Using Managed Identity

When running on Azure (App Service, Functions, AKS, etc.):

# Requires: pip install azure-identity

storage = AzureStorage(
    config=AzureConfig(
        container="my-container",
        account_url="https://myaccount.blob.core.windows.net",
        # No account_key - uses DefaultAzureCredential
    )
)

Using Azurite Emulator

For local development:

# Start Azurite
docker run -p 10000:10000 -p 10001:10001 -p 10002:10002 \
    mcr.microsoft.com/azure-storage/azurite
storage = AzureStorage(
    config=AzureConfig(
        container="test-container",
        connection_string="DefaultEndpointsProtocol=http;AccountName=devstoreaccount1;AccountKey=Eby8vdM02xNOcqFlqUwJPLlmEtlCDXJ1OUzFT50uSRZ6IFsuFq2UVErCz4I6tq/K1SZFPTOtr/KBHBeksoGMGw==;BlobEndpoint=http://127.0.0.1:10000/devstoreaccount1",
    )
)

With Key Prefix

storage = AzureStorage(
    config=AzureConfig(
        container="uploads",
        connection_string="...",
        prefix="media/images/",
    )
)

# Key "photo.jpg" becomes "media/images/photo.jpg" in Azure
await storage.put("photo.jpg", data)

SAS URLs

Generate shared access signature URLs for temporary access:

from datetime import timedelta

# Default expiry (1 hour)
url = await storage.url("documents/report.pdf")

# Custom expiry
url = await storage.url(
    "documents/report.pdf",
    expires_in=timedelta(hours=24),
)

Note

Generating SAS URLs requires the account key (either directly via account_key or parsed from connection_string).

File Operations

# Upload with metadata
result = await storage.put(
    "documents/contract.pdf",
    pdf_bytes,
    content_type="application/pdf",
    metadata={"client": "acme", "version": "2"},
)

# Download
data = await storage.get_bytes("documents/contract.pdf")

# Stream download
async for chunk in storage.get("documents/contract.pdf"):
    await response.write(chunk)

# Check existence
exists = await storage.exists("documents/contract.pdf")

# Get metadata
info = await storage.info("documents/contract.pdf")
print(f"Size: {info.size}, ETag: {info.etag}")
print(f"Metadata: {info.metadata}")

# List files
async for file in storage.list("documents/"):
    print(f"{file.key}: {file.size} bytes")

# Copy (server-side)
await storage.copy("source.txt", "destination.txt")

# Move (copy + delete)
await storage.move("old-path.txt", "new-path.txt")

# Delete
await storage.delete("documents/old.pdf")

Note

Unlike S3 and GCS, Azure delete raises an error for non-existent blobs.
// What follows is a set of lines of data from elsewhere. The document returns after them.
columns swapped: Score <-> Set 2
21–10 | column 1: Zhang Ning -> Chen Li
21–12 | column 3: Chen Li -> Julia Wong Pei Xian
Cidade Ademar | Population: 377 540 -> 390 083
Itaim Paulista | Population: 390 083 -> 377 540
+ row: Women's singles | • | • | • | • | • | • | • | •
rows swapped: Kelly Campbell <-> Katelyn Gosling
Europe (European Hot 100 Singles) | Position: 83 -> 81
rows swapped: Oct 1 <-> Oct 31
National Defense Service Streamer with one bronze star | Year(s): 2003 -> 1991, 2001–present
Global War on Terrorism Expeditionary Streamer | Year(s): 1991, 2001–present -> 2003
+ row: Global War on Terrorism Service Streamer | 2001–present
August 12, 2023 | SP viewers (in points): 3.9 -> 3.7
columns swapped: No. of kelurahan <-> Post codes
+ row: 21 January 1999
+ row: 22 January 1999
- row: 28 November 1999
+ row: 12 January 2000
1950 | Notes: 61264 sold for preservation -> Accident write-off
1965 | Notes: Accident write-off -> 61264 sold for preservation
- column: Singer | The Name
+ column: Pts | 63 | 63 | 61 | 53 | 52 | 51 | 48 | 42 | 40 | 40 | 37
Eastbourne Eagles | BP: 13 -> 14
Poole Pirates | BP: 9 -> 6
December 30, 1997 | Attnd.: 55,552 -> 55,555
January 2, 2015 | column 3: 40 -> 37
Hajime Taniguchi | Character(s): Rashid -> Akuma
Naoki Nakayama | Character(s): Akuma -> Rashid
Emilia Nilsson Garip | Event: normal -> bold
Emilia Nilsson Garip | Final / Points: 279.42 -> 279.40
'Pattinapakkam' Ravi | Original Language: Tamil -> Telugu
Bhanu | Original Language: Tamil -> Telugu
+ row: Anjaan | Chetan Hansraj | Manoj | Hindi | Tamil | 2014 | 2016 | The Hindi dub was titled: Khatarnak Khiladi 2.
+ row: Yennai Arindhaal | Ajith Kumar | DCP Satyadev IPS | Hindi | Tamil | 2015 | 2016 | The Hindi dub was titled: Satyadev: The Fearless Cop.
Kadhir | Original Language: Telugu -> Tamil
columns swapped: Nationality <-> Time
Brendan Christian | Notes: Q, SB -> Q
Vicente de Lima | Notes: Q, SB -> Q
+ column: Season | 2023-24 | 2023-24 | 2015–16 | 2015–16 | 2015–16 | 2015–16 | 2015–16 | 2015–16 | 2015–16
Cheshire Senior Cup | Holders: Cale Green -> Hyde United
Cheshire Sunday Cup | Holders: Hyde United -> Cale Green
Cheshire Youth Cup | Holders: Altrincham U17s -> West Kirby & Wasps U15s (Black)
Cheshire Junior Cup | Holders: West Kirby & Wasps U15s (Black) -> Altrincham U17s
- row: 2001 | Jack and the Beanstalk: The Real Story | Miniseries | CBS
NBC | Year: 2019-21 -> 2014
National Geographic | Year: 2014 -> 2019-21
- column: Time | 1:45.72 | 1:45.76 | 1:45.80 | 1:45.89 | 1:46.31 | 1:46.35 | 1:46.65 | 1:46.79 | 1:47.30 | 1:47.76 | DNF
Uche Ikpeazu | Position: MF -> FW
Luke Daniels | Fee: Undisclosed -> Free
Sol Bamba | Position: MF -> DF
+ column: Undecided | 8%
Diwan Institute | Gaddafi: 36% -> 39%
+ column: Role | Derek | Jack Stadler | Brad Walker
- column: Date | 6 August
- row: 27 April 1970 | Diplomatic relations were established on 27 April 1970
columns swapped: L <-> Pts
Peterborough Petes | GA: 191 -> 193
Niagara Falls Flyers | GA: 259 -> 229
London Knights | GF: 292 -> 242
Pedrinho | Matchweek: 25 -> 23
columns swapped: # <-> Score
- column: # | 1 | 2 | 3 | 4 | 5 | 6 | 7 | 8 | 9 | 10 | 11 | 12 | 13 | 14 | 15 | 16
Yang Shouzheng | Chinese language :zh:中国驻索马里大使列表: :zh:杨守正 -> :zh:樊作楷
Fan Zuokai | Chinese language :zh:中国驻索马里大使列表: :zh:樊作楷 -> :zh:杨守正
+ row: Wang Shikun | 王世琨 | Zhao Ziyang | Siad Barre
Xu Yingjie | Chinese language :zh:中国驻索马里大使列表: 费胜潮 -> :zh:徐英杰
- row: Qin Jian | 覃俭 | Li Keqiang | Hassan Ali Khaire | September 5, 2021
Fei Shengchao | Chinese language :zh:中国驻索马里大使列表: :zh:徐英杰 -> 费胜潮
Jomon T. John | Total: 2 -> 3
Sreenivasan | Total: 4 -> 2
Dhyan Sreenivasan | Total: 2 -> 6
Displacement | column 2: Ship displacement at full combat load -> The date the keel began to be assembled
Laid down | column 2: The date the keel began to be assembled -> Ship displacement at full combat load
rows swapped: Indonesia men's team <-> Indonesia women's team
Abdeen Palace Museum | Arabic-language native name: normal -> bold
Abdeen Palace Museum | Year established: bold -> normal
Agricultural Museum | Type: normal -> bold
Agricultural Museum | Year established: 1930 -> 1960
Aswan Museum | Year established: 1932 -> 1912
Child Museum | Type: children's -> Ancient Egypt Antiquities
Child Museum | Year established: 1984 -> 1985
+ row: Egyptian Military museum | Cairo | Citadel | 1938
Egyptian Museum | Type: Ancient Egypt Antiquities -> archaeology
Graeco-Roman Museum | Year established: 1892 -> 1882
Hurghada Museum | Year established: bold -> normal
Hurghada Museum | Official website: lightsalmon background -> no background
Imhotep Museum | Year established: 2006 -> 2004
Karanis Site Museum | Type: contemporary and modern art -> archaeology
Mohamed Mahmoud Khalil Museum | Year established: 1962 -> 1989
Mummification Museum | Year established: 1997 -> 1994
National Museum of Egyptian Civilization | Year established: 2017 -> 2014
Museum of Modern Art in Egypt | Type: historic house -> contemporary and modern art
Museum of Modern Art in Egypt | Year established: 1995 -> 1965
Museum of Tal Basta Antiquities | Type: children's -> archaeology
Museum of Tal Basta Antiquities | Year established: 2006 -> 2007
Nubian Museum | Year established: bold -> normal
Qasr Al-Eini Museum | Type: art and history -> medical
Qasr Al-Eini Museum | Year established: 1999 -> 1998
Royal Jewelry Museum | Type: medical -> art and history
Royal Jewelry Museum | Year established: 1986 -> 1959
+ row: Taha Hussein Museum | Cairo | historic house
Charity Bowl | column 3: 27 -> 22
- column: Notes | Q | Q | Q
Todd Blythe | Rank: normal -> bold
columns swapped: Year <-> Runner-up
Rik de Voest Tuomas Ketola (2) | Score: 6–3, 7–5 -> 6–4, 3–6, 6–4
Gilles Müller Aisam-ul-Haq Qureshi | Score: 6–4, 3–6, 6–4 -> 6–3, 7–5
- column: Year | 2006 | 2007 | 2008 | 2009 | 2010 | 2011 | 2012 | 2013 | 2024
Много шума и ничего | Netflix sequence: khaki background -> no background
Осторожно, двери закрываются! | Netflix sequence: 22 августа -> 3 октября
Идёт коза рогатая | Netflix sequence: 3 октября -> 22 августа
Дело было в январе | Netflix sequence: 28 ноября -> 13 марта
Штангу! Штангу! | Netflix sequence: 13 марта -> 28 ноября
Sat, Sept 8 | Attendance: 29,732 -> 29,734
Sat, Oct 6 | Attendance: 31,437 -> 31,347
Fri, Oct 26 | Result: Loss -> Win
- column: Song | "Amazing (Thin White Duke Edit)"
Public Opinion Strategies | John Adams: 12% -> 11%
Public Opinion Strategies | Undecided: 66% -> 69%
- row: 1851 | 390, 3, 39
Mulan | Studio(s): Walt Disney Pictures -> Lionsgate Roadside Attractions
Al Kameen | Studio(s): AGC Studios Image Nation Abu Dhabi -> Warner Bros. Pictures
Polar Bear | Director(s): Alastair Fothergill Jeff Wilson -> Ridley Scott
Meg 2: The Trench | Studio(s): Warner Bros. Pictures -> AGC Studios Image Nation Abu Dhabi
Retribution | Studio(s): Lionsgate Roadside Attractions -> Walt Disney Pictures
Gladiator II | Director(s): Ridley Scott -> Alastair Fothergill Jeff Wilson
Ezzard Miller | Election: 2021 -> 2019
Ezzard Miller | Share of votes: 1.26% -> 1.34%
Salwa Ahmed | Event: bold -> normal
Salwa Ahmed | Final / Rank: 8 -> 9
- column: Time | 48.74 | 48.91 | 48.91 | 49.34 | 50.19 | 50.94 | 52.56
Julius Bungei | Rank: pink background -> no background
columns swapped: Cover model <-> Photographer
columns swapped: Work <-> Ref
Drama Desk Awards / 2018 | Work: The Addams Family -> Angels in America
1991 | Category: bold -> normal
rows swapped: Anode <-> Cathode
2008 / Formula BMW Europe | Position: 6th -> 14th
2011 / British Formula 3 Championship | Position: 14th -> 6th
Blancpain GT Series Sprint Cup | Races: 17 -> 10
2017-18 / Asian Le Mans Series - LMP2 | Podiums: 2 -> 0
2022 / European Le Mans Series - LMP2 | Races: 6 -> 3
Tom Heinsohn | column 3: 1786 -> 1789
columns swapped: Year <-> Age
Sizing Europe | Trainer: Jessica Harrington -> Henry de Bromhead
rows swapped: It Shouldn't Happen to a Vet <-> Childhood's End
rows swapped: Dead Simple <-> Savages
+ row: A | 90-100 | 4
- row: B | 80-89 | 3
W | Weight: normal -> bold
Use exists() first if you need idempotent deletes.

Authentication Methods

Azure supports multiple authentication methods:

  1. Connection String - Contains account name and key

  2. Account URL + Key - Explicit credentials

  3. Account URL + Managed Identity - Using DefaultAzureCredential

  4. SAS Token - Embedded in account URL

For production on Azure, managed identity is recommended.

Resource Cleanup

Always close the storage when done:

storage = AzureStorage(config=AzureConfig(...))
try:
    # Use storage...
    pass
finally:
    await storage.close()

When using StoragePlugin, cleanup is handled automatically on application shutdown.